For both frequent and top-k algorithms, a custom key function `key=lambda patt, matches: ...` can be applied, where `patt` is the current pattern and `matches` is the current list of matching sequence `(id, position)` tuples.

- In default, `len(matches)` is used denoting the frequency of current pattern.

- Alternatively, any key function can be used. As an example, `sum(len(db[i]) for i in matches)` can be used to find the satisfying patterns according to the number of matched items.

- For efficiency, an anti-monotone upper-bound function should also be specified for pruning.

- If unspecified, the key function is also the upper-bound function, and must be anti-monotone.

``` python
print(ps.topk(5, key=lambda patt, matches: sum(len(db[i]) for i, _ in matches)))
# [(20, [1]),
# (15, [2]),
# (15, [1, 2]),
# (10, [1, 3]),
# (10, [1, 3, 4])]
```

## Custom Filter Function

For both frequent and top-k algorithms, a custom filter function `filter=lambda patt, matches: ...` can be applied, where `patt` is the current pattern and `matches` is the current list of matching sequence `(id, position)` tuples.

- In default, `filter` is not applied and all the patterns are returned.

- Alternatively, any function can be used.
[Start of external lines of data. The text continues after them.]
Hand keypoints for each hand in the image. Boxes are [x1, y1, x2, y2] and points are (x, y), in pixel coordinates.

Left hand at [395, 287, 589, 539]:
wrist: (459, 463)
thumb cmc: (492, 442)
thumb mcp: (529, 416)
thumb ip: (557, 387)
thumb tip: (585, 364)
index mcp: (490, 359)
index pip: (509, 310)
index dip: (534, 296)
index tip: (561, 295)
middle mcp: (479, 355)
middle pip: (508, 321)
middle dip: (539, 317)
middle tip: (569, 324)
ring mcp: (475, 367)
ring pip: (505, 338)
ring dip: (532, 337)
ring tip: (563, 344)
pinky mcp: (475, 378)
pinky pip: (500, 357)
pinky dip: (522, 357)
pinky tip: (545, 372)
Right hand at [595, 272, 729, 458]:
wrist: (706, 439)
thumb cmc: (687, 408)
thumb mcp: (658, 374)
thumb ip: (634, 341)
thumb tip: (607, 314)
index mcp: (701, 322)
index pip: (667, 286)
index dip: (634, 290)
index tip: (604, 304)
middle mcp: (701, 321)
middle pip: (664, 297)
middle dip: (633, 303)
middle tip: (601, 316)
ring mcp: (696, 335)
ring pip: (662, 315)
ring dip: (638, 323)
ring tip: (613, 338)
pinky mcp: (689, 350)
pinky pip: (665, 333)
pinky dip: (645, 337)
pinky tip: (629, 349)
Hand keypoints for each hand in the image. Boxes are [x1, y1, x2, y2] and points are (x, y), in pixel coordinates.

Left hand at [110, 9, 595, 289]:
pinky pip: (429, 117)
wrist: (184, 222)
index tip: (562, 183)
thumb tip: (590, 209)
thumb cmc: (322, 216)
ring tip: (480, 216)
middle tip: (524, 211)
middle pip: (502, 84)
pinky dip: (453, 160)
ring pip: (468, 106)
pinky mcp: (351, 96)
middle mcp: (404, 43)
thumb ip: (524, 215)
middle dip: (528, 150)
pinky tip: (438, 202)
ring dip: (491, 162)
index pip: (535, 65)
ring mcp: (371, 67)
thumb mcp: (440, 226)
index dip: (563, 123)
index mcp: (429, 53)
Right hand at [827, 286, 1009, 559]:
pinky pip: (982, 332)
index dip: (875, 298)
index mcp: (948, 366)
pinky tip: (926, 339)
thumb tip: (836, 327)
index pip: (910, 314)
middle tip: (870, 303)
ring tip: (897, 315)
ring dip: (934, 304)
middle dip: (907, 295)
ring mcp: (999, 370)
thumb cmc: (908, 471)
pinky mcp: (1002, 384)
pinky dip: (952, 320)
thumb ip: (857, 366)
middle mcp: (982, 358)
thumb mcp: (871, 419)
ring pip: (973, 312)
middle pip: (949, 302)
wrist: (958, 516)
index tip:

As an example, `matches[0][0] > 0` can be used to exclude the patterns covering the first sequence.

``` python
print(ps.topk(5, filter=lambda patt, matches: matches[0][0] > 0))
# [(2, [1, 1]),
# (2, [1, 1, 1]),
# (2, [1, 2, 2]),
# (2, [2, 2]),
# (1, [1, 2, 2, 0])]
```

## Custom Callback Function

For both the frequent and the top-k algorithm, you can use a custom callback function `callback=lambda patt, matches: ...` instead of returning the normal results of patterns and their respective frequencies.

- When callback function is specified, `None` is returned.

- For large datasets, when mining frequent patterns, you can use callback function to process each pattern immediately, and avoid having a huge list of patterns consuming huge amount of memory.

- The following example finds the longest frequent pattern covering each sequence.

``` python
coverage = [[] for i in range(len(db))]

def cover(patt, matches):
for i, _ in matches:
coverage[i] = max(coverage[i], patt, key=len)

ps.frequent(2, callback=cover)

print(coverage)
# [[1, 3, 4],
# [1, 3, 4],
# [1, 2, 2],
# [1, 2, 2]]
```

## Tip

I strongly encourage using [PyPy](http://pypy.org/) instead of CPython to run the script for best performance. In my own experience, it is nearly 10 times faster in average. To start, you can install this package in a [virtual environment](https://virtualenv.pypa.io/en/stable/) created for PyPy.

Note that only the earlier version 0.4 works for the latest PyPy3 6.0.0 (compatible with Python 3.5.3). Please install it via `pip3 install prefixspan==0.4`. Latest version should work for the future PyPy3 (compatible with Python 3.6).